A geometric construction related to an equidistributed sequence

Question

Context: I was reading a book when I encountered the following geometric construction in a chapter about equidistributed sequence.

Let's construct a series of $N$ points $A_1,\ldots,A_N$ of the plane, where $A_n$ has coordinates

$$\left(\mathrm{Re}\left(\sum_{k\leqslant n} e^{2\sqrt 2 i \pi k\log k}\right),\mathrm{Im}\left(\sum_{k\leqslant n} e^{2\sqrt 2 i \pi k\log k}\right)\right).$$

Then let's drawn the lignes $[A_n,A_{n+1}]$ for all $n\in\{1,\ldots,N-1\}$.

Here is what it looks for $N=200$, $N=1500$, $N=10^4$ and $N=10^5$ respectively.

My questions are the following.

• What is it behaving like this? What causes those spirals?

• Can we predict the coordinates of the center of each spiral?

• Can we predict for which value of $n$ $A_n$ will be at the center of a spiral?

Answer 1

I have had a number of experiences with these curlicue spirals, both by accident and by design. These are artifacts that accrue when a spiral equation is undersampled. But let's start at the beginning. Any curve in the complex plane can be expressed in terms of the arc length, $s$ by the equation

$$z=\int e^{i\int \kappa(s)ds}ds$$

where $\kappa(s)$ is the curvature. This equation is derived from the natural (or intrinsic) equation, which is independent of any coordinate system. For example, the relation between curvature and tangent angle, $\kappa(s)=d\theta/ds$, is a natural equation.
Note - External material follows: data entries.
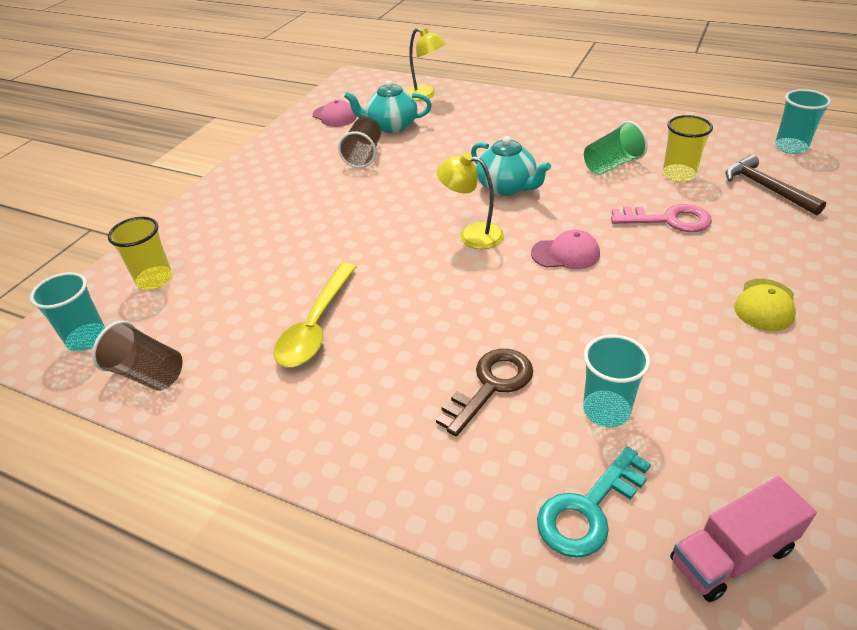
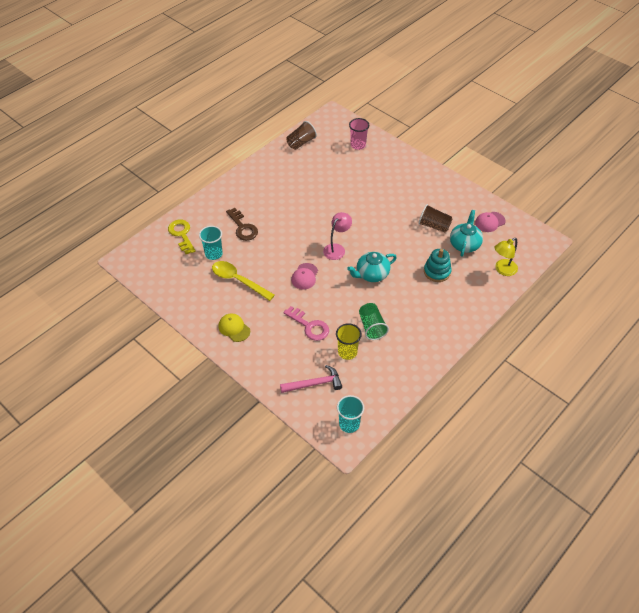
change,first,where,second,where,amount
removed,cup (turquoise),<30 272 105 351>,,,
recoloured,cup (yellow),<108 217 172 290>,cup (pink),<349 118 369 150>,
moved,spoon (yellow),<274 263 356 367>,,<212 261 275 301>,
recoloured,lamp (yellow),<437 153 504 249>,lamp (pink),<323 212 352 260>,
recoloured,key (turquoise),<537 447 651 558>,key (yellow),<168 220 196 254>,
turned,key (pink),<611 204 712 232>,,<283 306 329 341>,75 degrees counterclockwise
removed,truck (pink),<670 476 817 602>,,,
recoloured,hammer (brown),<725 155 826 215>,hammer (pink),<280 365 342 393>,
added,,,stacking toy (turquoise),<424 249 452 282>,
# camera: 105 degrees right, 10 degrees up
In your case we would idealize the spiral to the form

$$z(S)=\int_1^S e^{i2\sqrt{2}\pi s\ln s}ds$$

where we notice that we've taken the lower limit from $s=1$ to avoid problems with the logarithm, as well as to be consistent with your summation. A plot of $z(S)$ is shown in the first figure below and is seen the be similar to the right-hand-side of the Cornu/Euler spiral. Not surprising, because in that case you have $s\ln s \Rightarrow s^2$. As $S$ increases, the spiral is filled in with increasingly smaller loops.
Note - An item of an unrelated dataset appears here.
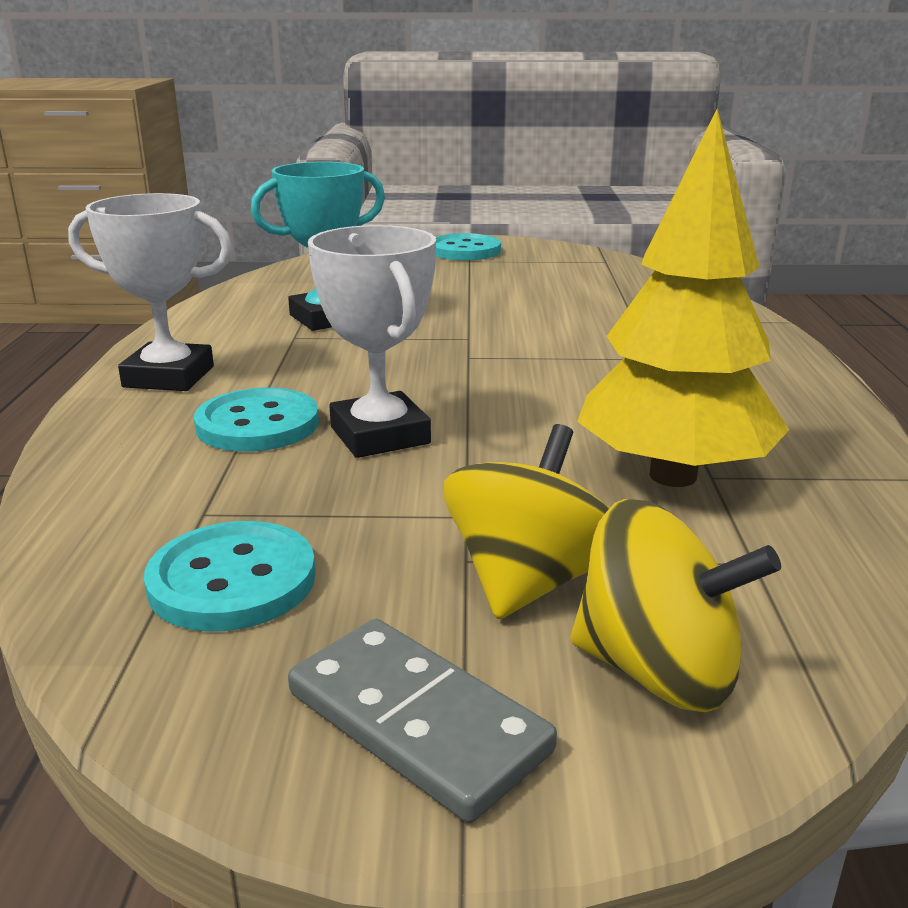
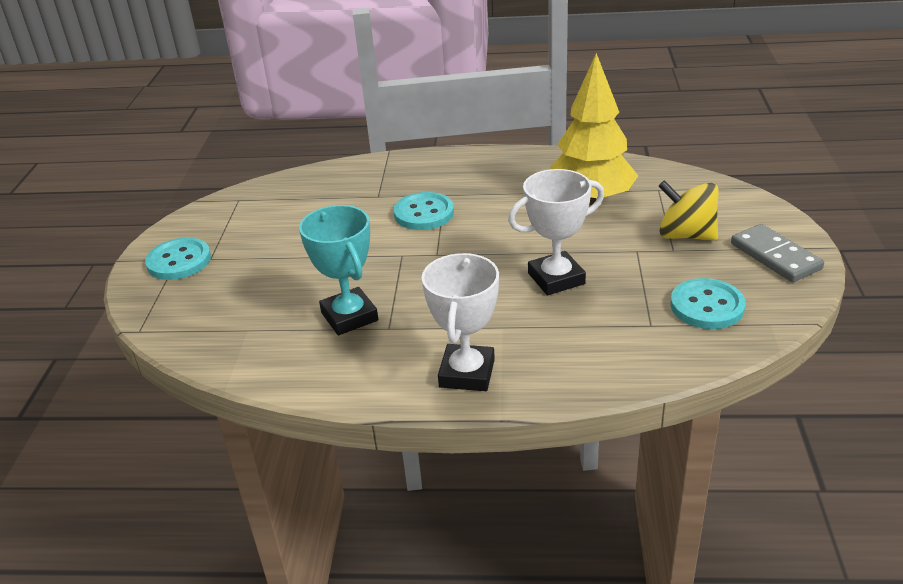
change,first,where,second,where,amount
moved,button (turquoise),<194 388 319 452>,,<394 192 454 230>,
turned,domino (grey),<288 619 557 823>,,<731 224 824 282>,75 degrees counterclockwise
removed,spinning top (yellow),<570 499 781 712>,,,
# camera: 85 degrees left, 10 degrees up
However, excess curlicues can arise due to undersampling $s$ in the integral. What happens is that there are sudden changes in the integrand due to rapid changes in the sign of the sine/cosine terms, which throw the value of $z(S)$ out of the nominal spiral. It continues with another spiral until it is thrown off elsewhere.

In the limit of undersampling where $ds=1$, the result is identical with the summation in the OP, that is,

$$z(S)=\int_1^S e^{i2\sqrt{2}\pi s\ln s}ds=\sum_{k=1}^ne^{i2\sqrt{2}\pi k\ln k}=A_n$$

where $n=S$, of course. My results for $n=200,1500,10^4,10^5$ are shown in the second figure below. Since these are not in agreement with yours, I will tell you that these were calculated and plotted in the complex plane using Matlab and, in particular, using the the cumsum function, (i.e., cumulative summation). Notice that each image is a subset of the ones of lager values of $n$. In addition, these have been rotated by$-\pi/2$ for presentation purposes.

As to the question of predicting the centers of the spirals, I believe that it is highly unlikely. I cannot even determine that for the complete spiral because I cannot get a closed form solution to the integral. Moreover, I can't even get a numerical solution to the infinite integral (having tried WolframAlpha and Mathematica).

Finally, let me draw you attention to another to another post involving curlicue spirals where I also left an answer, Plotting exponential partial sums in the complex plane.